Lusa/Açoriano Oriental   Regional   2 de Mar de 2017, 16:07

O coordenador da CGTP-IN/Açores, Victor Silva, defendeu que está na altura de os trabalhadores do setor público e privado na região exigirem o que lhes foi "roubado" pela 'troika'.

 

"É tempo de os trabalhadores dos setores público e privado exigirem, nos locais de trabalho, a reposição do que lhes foi roubado! É tempo de devolver aos trabalhadores o que a legislação laboral lhes retirou!", sublinhou o dirigente sindical, em conferência de imprensa, na Horta.

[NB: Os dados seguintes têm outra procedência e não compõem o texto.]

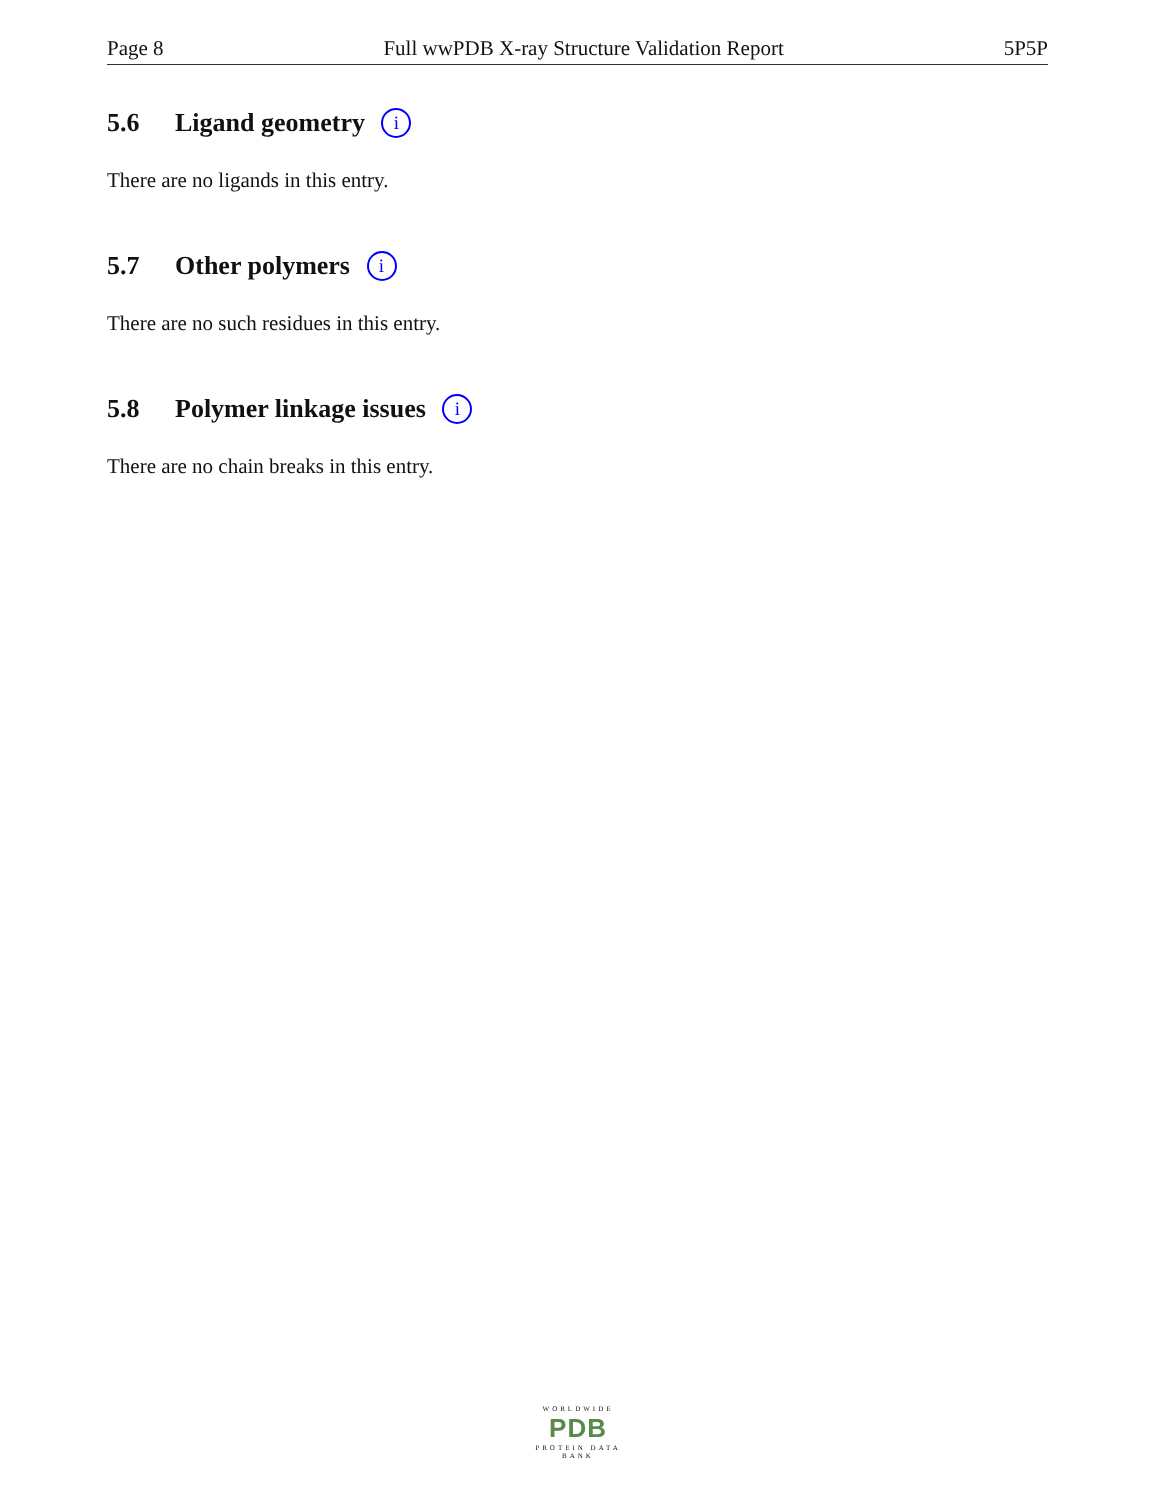Page 8 Full wwPDB X-ray Structure Validation Report 5P5P
5.6 Ligand geometry i
There are no ligands in this entry.
5.7 Other polymers i
There are no such residues in this entry.
5.8 Polymer linkage issues i
There are no chain breaks in this entry.
WORLDWIDE
PDB
PROTEIN DATA BANK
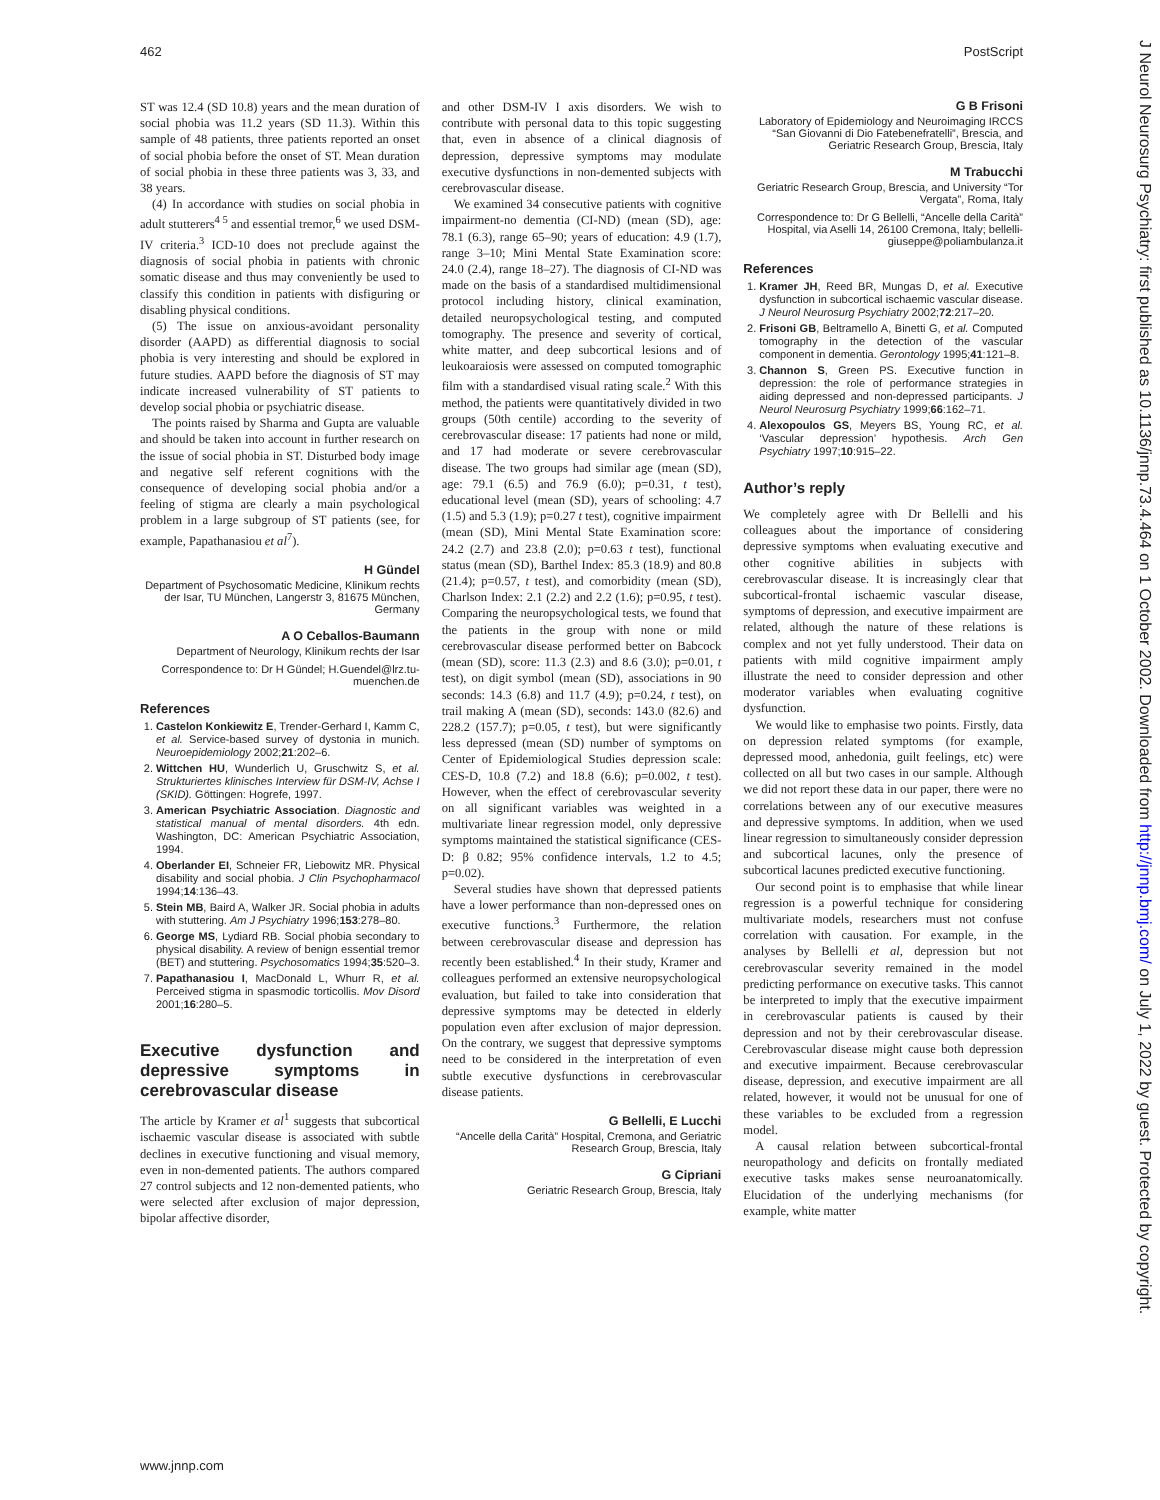462 PostScript
ST was 12.4 (SD 10.8) years and the mean duration of social phobia was 11.2 years (SD 11.3). Within this sample of 48 patients, three patients reported an onset of social phobia before the onset of ST. Mean duration of social phobia in these three patients was 3, 33, and 38 years.
(4) In accordance with studies on social phobia in adult stutterers<sup>4 5</sup> and essential tremor,<sup>6</sup> we used DSM-IV criteria.<sup>3</sup> ICD-10 does not preclude against the diagnosis of social phobia in patients with chronic somatic disease and thus may conveniently be used to classify this condition in patients with disfiguring or disabling physical conditions.
(5) The issue on anxious-avoidant personality disorder (AAPD) as differential diagnosis to social phobia is very interesting and should be explored in future studies. AAPD before the diagnosis of ST may indicate increased vulnerability of ST patients to develop social phobia or psychiatric disease.
The points raised by Sharma and Gupta are valuable and should be taken into account in further research on the issue of social phobia in ST. Disturbed body image and negative self referent cognitions with the consequence of developing social phobia and/or a feeling of stigma are clearly a main psychological problem in a large subgroup of ST patients (see, for example, Papathanasiou et al<sup>7</sup>).
H Gündel
Department of Psychosomatic Medicine, Klinikum rechts der Isar, TU München, Langerstr 3, 81675 München, Germany
A O Ceballos-Baumann
Department of Neurology, Klinikum rechts der Isar
Correspondence to: Dr H Gündel; H.Guendel@lrz.tu-muenchen.de
References
1. Castelon Konkiewitz E, Trender-Gerhard I, Kamm C, et al. Service-based survey of dystonia in munich. Neuroepidemiology 2002;21:202–6.
2. Wittchen HU, Wunderlich U, Gruschwitz S, et al. Strukturiertes klinisches Interview für DSM-IV, Achse I (SKID). Göttingen: Hogrefe, 1997.
3. American Psychiatric Association. Diagnostic and statistical manual of mental disorders. 4th edn. Washington, DC: American Psychiatric Association, 1994.
4. Oberlander EI, Schneier FR, Liebowitz MR. Physical disability and social phobia. J Clin Psychopharmacol 1994;14:136–43.
5. Stein MB, Baird A, Walker JR. Social phobia in adults with stuttering. Am J Psychiatry 1996;153:278–80.
6. George MS, Lydiard RB. Social phobia secondary to physical disability. A review of benign essential tremor (BET) and stuttering. Psychosomatics 1994;35:520–3.
7. Papathanasiou I, MacDonald L, Whurr R, et al. Perceived stigma in spasmodic torticollis. Mov Disord 2001;16:280–5.
Executive dysfunction and depressive symptoms in cerebrovascular disease
The article by Kramer et al<sup>1</sup> suggests that subcortical ischaemic vascular disease is associated with subtle declines in executive functioning and visual memory, even in non-demented patients. The authors compared 27 control subjects and 12 non-demented patients, who were selected after exclusion of major depression, bipolar affective disorder,
and other DSM-IV I axis disorders. We wish to contribute with personal data to this topic suggesting that, even in absence of a clinical diagnosis of depression, depressive symptoms may modulate executive dysfunctions in non-demented subjects with cerebrovascular disease.
We examined 34 consecutive patients with cognitive impairment-no dementia (CI-ND) (mean (SD), age: 78.1 (6.3), range 65–90; years of education: 4.9 (1.7), range 3–10; Mini Mental State Examination score: 24.0 (2.4), range 18–27). The diagnosis of CI-ND was made on the basis of a standardised multidimensional protocol including history, clinical examination, detailed neuropsychological testing, and computed tomography. The presence and severity of cortical, white matter, and deep subcortical lesions and of leukoaraiosis were assessed on computed tomographic film with a standardised visual rating scale.<sup>2</sup> With this method, the patients were quantitatively divided in two groups (50th centile) according to the severity of cerebrovascular disease: 17 patients had none or mild, and 17 had moderate or severe cerebrovascular disease. The two groups had similar age (mean (SD), age: 79.1 (6.5) and 76.9 (6.0); p=0.31, t test), educational level (mean (SD), years of schooling: 4.7 (1.5) and 5.3 (1.9); p=0.27 t test), cognitive impairment (mean (SD), Mini Mental State Examination score: 24.2 (2.7) and 23.8 (2.0); p=0.63 t test), functional status (mean (SD), Barthel Index: 85.3 (18.9) and 80.8 (21.4); p=0.57, t test), and comorbidity (mean (SD), Charlson Index: 2.1 (2.2) and 2.2 (1.6); p=0.95, t test). Comparing the neuropsychological tests, we found that the patients in the group with none or mild cerebrovascular disease performed better on Babcock (mean (SD), score: 11.3 (2.3) and 8.6 (3.0); p=0.01, t test), on digit symbol (mean (SD), associations in 90 seconds: 14.3 (6.8) and 11.7 (4.9); p=0.24, t test), on trail making A (mean (SD), seconds: 143.0 (82.6) and 228.2 (157.7); p=0.05, t test), but were significantly less depressed (mean (SD) number of symptoms on Center of Epidemiological Studies depression scale: CES-D, 10.8 (7.2) and 18.8 (6.6); p=0.002, t test). However, when the effect of cerebrovascular severity on all significant variables was weighted in a multivariate linear regression model, only depressive symptoms maintained the statistical significance (CES-D: β 0.82; 95% confidence intervals, 1.2 to 4.5; p=0.02).
Several studies have shown that depressed patients have a lower performance than non-depressed ones on executive functions.<sup>3</sup> Furthermore, the relation between cerebrovascular disease and depression has recently been established.<sup>4</sup> In their study, Kramer and colleagues performed an extensive neuropsychological evaluation, but failed to take into consideration that depressive symptoms may be detected in elderly population even after exclusion of major depression. On the contrary, we suggest that depressive symptoms need to be considered in the interpretation of even subtle executive dysfunctions in cerebrovascular disease patients.
G Bellelli, E Lucchi
“Ancelle della Carità” Hospital, Cremona, and Geriatric Research Group, Brescia, Italy
G Cipriani
Geriatric Research Group, Brescia, Italy
G B Frisoni
Laboratory of Epidemiology and Neuroimaging IRCCS “San Giovanni di Dio Fatebenefratelli”, Brescia, and Geriatric Research Group, Brescia, Italy
M Trabucchi
Geriatric Research Group, Brescia, and University “Tor Vergata”, Roma, Italy
Correspondence to: Dr G Bellelli, “Ancelle della Carità” Hospital, via Aselli 14, 26100 Cremona, Italy; bellelli-giuseppe@poliambulanza.it
References
1. Kramer JH, Reed BR, Mungas D, et al. Executive dysfunction in subcortical ischaemic vascular disease. J Neurol Neurosurg Psychiatry 2002;72:217–20.
2. Frisoni GB, Beltramello A, Binetti G, et al. Computed tomography in the detection of the vascular component in dementia. Gerontology 1995;41:121–8.
3. Channon S, Green PS. Executive function in depression: the role of performance strategies in aiding depressed and non-depressed participants. J Neurol Neurosurg Psychiatry 1999;66:162–71.
4. Alexopoulos GS, Meyers BS, Young RC, et al. ‘Vascular depression’ hypothesis. Arch Gen Psychiatry 1997;10:915–22.
Author’s reply
We completely agree with Dr Bellelli and his colleagues about the importance of considering depressive symptoms when evaluating executive and other cognitive abilities in subjects with cerebrovascular disease. It is increasingly clear that subcortical-frontal ischaemic vascular disease, symptoms of depression, and executive impairment are related, although the nature of these relations is complex and not yet fully understood. Their data on patients with mild cognitive impairment amply illustrate the need to consider depression and other moderator variables when evaluating cognitive dysfunction.
We would like to emphasise two points. Firstly, data on depression related symptoms (for example, depressed mood, anhedonia, guilt feelings, etc) were collected on all but two cases in our sample. Although we did not report these data in our paper, there were no correlations between any of our executive measures and depressive symptoms. In addition, when we used linear regression to simultaneously consider depression and subcortical lacunes, only the presence of subcortical lacunes predicted executive functioning.
Our second point is to emphasise that while linear regression is a powerful technique for considering multivariate models, researchers must not confuse correlation with causation. For example, in the analyses by Bellelli et al, depression but not cerebrovascular severity remained in the model predicting performance on executive tasks. This cannot be interpreted to imply that the executive impairment in cerebrovascular patients is caused by their depression and not by their cerebrovascular disease. Cerebrovascular disease might cause both depression and executive impairment. Because cerebrovascular disease, depression, and executive impairment are all related, however, it would not be unusual for one of these variables to be excluded from a regression model.
A causal relation between subcortical-frontal neuropathology and deficits on frontally mediated executive tasks makes sense neuroanatomically. Elucidation of the underlying mechanisms (for example, white matter
www.jnnp.com
J Neurol Neurosurg Psychiatry: first published as 10.1136/jnnp.73.4.464 on 1 October 2002. Downloaded from http://jnnp.bmj.com/ on July 1, 2022 by guest. Protected by copyright.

Segundo explicou, o aumento dos salários, o combate à precariedade laboral e a criação de medidas de "emergência social" para apoiar os trabalhadores e promover o desenvolvimento da Região, são algumas das reivindicações da CGTP-IN/Açores para este ano.

"É tempo de devolver as condições de vida e de trabalho aos jovens, de acabar com a precariedade e de permitir que concretizem os seus projetos de vida na nossa região e no nosso país", insistiu Victor Silva.

Para o coordenador da CGTP-IN/Açores, é também necessário reivindicar o aumento das pensões e das prestações de desemprego e de "tirar as crianças da pobreza" e de devolver aos pais as condições para que tenha uma "vida digna".

Para isso, a CGTP-IN/Açores vai entregar esta sexta-feira, o seu caderno reivindicativo à presidente da Assembleia Legislativa Regional, na Horta, no sentido de sensibilizar os deputados para os problemas que afetam a classe operária.

"No setor privado, praticamente não existem carreiras profissionais. Eu sendo um trabalhador diferenciado e começando ao serviço com um contrato de seis meses, ganho exatamente a mesma coisa que um operário especializado, que já desempenha aquelas funções há 20, 30 ou 40 anos", recordou Victor Silva.

O dirigente sindical destacou também o aumento de queixas dos trabalhadores do setor público empresarial, em relação às condições de trabalho, que fez com que a CGTP-IN/Açores elaborasse uma série de reivindicações que pretende levar ao Governo Regional, ainda antes da discussão da proposta de Plano e Orçamento para 2017.